Avatar of KyloAPPROVES

Isn't boxing day after Christmas

Avatar of CannedAsparagus

Baby Jebus, please redeem us from Corona! You can do it, we believe in you, champ!

Avatar of jetoba
KyloAPPROVES wrote:

Isn't boxing day after Christmas

Same day as Kwanzaa so either order works.

Avatar of jetoba

To the tune of Jingle Bells

Gliding through the air with your teeth so sharp and bright

To make us aware of your wondrous bite

Death will have no sting, we'll rise from the dust

Our blood will flow our souls will sing when he give you our trust

Jingle Bat, Jingle Bat, jingle through your flight

Now we know why Santa Claus only comes out in the ni-ight

Jingle Bat, Jingle Bat, jingle through your flight

Now we know why Santa Claus only comes out in the night

It explains a number of things such as how Santa is still going after centuries, how he can get into any home that he is invited into regardless of the access points, and why he has such devoted followers. The rest of the post is a bunch of mathematics that essentially boil down to Santa Claus being thousand, tens of thousands, or hundreds of thousands of subjective years old. The above song rewrite gives one explanation for how Santa can still be around at such an age.

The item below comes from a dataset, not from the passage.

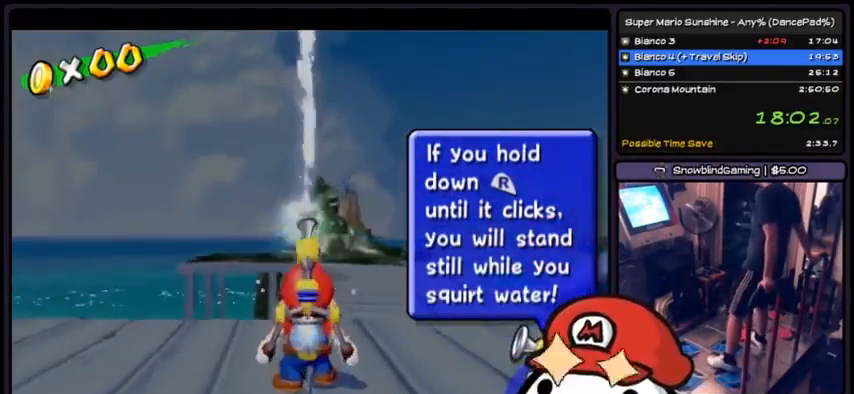
{"buttons": [], "events": [[100, "R1", "up"]]}
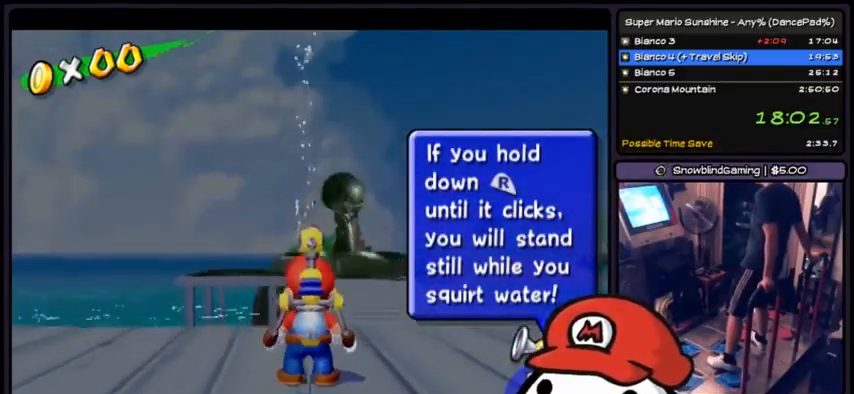
{"buttons": []}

Assuming a billion households to reach (massage the following numbers to match your preferred starting point) and Christmas Eve night going for 24 hours as the Earth turns through the various time zones, that is 11,574 households per second while most depictions show spending one to ten minutes per home. With a time dilation capability (scientific device, magic, etc.) those 11,574 homes can be visited in one second based on external observation while taking 11,574 to 115,740 minutes based on internal time usage. That would translate into 1902 to 19025 subjective years each Christmas Eve, and an unlimited lifespan can handle that.

Father Christmas was referred to no later than the 1500s but world population was significantly less back then. The world reached 1 billion population in 1804, 2 billion in 1928, 3 billion in 1960 and 4 billion in 1974 so the number of Christmas Eve stops is much higher now than it used to be. A rough lower limit guesstimate would involve assuming zero growth between the following dates with a sudden jump to the population at the next date (in billions of people): 1500 (0.45); 1650 (0.5); 1700 (0.61); 1760 (0.77); 1804 (1); 1850 (1.2); 1900 (1.6); 1928 (2); 1960 (3); 1974 (4); 1987 (5); 1999 (6); 2011 (7); 2022 (8). That would translate to the last 525 Christmas Eves being collecting equivalent to 89 time the current Christmas Eve for about 169,278 subjective years felt during the necessary time dilation of those 525 Christmas Eves (using one subjective minute per visit). Starting at 1650 instead of 1500 would change that to 87.5 times the current Christmas Eve and reduce that 169,278 by about 2,850 (dropping it to 166,428 years) while starting earlier in history would have a similar effect (adding another 1500 years even at an overstated 0.45 billion population would only increase 168,278 to a little under 198,000 years).

The assumed step increase instead of a normal logarithmic increase means 169,278 is low. The assumed one subjective minute per stop may be wrong but allows for a straightforward calculation using a different duration (one subjective second per stop is a simple division by 60 to 2,821 years). The assumption that the number of stops is 1/8 of the world population can also be adjusted based on a different estimate.

The numbers above assume a stasis between Christmas Eves that do not involve any subjective time, so you might or might not want to add those years when calculating subjective age.

Only an entity with a much longer lifespan than a normal human would be able to still be around.